EXERCISE: Exact repetition, please: start with the line where "77: (426, 158, 51.03)" appears and stop after the final line of the records.

PROVIDED DATA:
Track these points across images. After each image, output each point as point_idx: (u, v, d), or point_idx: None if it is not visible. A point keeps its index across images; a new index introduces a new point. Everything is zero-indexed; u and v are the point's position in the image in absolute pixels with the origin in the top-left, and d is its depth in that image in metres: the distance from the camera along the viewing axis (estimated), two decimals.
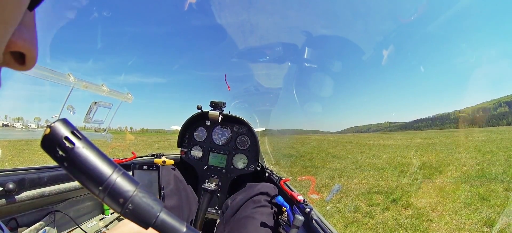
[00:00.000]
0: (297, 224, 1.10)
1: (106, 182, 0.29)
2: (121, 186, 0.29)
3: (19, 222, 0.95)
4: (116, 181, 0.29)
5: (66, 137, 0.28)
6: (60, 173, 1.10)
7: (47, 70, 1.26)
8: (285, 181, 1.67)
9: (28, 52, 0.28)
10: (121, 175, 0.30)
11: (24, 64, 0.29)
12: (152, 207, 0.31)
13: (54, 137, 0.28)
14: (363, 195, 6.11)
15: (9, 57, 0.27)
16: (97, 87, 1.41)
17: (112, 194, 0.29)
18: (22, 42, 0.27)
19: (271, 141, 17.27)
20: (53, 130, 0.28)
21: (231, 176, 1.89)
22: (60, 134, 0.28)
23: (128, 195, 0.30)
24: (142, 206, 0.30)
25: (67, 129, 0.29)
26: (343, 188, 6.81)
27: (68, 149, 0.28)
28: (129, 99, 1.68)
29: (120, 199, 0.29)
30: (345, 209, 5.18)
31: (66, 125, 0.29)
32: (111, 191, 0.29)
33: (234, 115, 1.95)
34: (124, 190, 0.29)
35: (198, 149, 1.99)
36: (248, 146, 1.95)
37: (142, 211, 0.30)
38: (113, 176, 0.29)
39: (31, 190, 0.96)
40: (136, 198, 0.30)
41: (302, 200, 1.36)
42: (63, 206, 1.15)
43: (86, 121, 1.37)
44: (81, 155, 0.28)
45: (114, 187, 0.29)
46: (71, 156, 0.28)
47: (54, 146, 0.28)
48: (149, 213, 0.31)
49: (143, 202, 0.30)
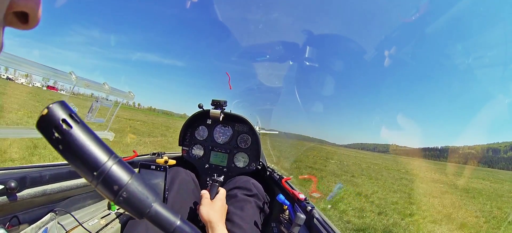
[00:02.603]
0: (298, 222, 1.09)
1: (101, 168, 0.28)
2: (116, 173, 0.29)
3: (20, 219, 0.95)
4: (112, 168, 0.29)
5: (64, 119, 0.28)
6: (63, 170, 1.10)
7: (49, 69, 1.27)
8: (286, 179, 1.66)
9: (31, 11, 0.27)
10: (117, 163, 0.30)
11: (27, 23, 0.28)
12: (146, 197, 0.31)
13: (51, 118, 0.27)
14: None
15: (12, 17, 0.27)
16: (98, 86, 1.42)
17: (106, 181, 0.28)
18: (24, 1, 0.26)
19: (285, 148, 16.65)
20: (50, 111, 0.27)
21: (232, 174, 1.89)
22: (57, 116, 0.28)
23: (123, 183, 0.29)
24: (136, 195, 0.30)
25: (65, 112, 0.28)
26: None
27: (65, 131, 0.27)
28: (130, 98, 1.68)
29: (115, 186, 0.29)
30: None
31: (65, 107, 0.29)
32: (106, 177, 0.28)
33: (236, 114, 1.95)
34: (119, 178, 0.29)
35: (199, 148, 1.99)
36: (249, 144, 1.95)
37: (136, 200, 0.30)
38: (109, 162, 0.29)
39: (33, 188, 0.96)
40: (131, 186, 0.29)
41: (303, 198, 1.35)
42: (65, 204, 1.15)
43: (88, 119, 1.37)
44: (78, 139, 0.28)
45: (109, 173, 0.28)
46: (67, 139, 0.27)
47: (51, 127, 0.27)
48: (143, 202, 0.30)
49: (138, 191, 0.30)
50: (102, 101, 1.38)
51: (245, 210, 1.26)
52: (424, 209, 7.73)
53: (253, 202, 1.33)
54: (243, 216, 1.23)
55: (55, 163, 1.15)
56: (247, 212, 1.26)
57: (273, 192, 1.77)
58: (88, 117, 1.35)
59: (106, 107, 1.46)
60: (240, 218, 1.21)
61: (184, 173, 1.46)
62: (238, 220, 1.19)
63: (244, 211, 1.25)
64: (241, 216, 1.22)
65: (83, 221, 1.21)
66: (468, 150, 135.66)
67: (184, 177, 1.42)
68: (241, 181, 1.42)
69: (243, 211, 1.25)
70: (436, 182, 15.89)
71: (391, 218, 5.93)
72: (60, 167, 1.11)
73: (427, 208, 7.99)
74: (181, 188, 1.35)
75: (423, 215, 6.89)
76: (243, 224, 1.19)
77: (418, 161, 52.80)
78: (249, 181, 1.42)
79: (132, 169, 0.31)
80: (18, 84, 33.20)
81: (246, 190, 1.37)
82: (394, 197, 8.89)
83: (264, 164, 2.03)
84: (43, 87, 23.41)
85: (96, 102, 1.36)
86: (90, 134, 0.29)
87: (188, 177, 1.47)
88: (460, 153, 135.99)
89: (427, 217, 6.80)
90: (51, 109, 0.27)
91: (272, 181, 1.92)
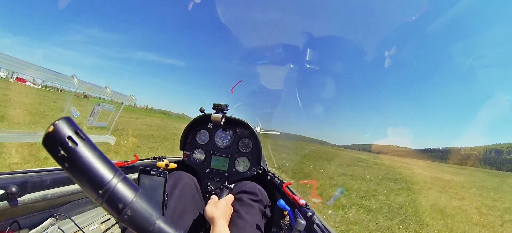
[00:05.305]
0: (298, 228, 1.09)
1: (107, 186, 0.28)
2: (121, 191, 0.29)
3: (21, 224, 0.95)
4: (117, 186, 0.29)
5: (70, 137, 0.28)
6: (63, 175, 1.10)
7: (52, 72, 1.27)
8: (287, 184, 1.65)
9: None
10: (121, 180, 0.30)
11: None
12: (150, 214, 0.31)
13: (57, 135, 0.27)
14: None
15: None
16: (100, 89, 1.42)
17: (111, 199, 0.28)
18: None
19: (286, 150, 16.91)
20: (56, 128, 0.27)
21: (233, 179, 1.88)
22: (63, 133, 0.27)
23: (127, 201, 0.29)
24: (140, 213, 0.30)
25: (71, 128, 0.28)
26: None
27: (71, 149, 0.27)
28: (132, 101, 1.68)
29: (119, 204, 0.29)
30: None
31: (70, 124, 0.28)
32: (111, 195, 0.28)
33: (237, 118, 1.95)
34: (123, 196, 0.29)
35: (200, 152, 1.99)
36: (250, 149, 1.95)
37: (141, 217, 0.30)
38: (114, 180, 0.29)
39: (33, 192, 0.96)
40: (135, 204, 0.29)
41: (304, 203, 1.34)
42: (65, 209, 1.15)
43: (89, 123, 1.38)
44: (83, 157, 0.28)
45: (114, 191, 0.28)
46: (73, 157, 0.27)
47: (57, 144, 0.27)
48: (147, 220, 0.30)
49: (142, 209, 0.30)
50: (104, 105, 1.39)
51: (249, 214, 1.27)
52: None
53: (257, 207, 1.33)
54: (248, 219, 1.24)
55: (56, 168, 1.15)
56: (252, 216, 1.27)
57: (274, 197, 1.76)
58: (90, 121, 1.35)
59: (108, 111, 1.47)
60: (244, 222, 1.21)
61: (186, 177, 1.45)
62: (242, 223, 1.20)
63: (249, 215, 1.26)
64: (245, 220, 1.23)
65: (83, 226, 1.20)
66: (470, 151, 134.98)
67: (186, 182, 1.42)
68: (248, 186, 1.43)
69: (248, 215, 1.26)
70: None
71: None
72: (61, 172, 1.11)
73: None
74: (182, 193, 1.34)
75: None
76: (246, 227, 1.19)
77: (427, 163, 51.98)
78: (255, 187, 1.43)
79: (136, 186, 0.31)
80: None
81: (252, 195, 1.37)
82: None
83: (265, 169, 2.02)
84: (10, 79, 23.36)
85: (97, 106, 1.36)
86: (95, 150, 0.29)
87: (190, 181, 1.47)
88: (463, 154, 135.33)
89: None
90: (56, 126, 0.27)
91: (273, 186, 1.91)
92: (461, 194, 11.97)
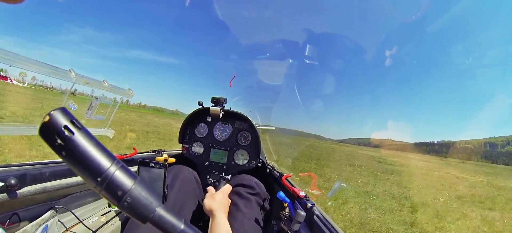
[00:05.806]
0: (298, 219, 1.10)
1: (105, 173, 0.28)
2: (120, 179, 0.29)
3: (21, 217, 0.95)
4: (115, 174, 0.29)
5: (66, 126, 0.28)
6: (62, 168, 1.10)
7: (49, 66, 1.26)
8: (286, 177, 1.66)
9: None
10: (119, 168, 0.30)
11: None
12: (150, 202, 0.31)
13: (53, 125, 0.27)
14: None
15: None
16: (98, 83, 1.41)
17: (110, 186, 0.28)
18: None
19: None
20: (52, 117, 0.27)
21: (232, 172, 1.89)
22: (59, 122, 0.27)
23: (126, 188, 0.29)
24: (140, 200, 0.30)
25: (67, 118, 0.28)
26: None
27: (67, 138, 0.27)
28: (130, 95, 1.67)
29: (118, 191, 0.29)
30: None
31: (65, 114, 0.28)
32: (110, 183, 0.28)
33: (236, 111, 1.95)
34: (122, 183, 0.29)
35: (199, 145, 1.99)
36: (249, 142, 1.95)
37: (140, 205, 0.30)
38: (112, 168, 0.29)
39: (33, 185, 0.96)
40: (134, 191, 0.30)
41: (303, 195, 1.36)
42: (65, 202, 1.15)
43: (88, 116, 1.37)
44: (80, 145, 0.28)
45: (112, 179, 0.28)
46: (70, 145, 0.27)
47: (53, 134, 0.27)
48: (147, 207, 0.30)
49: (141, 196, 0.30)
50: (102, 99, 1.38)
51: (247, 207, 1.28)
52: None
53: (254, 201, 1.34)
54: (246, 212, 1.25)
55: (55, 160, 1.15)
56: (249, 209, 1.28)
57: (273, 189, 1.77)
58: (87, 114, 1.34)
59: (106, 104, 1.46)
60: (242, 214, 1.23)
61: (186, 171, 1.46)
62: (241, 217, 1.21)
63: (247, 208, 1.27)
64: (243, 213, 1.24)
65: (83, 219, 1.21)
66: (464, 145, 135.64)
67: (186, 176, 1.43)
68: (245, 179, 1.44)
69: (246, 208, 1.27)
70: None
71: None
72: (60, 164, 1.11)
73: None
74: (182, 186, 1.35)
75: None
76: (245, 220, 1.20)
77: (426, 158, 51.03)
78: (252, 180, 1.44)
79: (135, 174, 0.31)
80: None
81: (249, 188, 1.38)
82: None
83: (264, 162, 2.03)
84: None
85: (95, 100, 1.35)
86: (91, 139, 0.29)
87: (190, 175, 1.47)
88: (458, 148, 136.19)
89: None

SOLUTION TO THIS PROBLEM:
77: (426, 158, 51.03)
78: (252, 180, 1.44)
79: (135, 174, 0.31)
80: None
81: (249, 188, 1.38)
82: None
83: (264, 162, 2.03)
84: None
85: (95, 100, 1.35)
86: (91, 139, 0.29)
87: (190, 175, 1.47)
88: (458, 148, 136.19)
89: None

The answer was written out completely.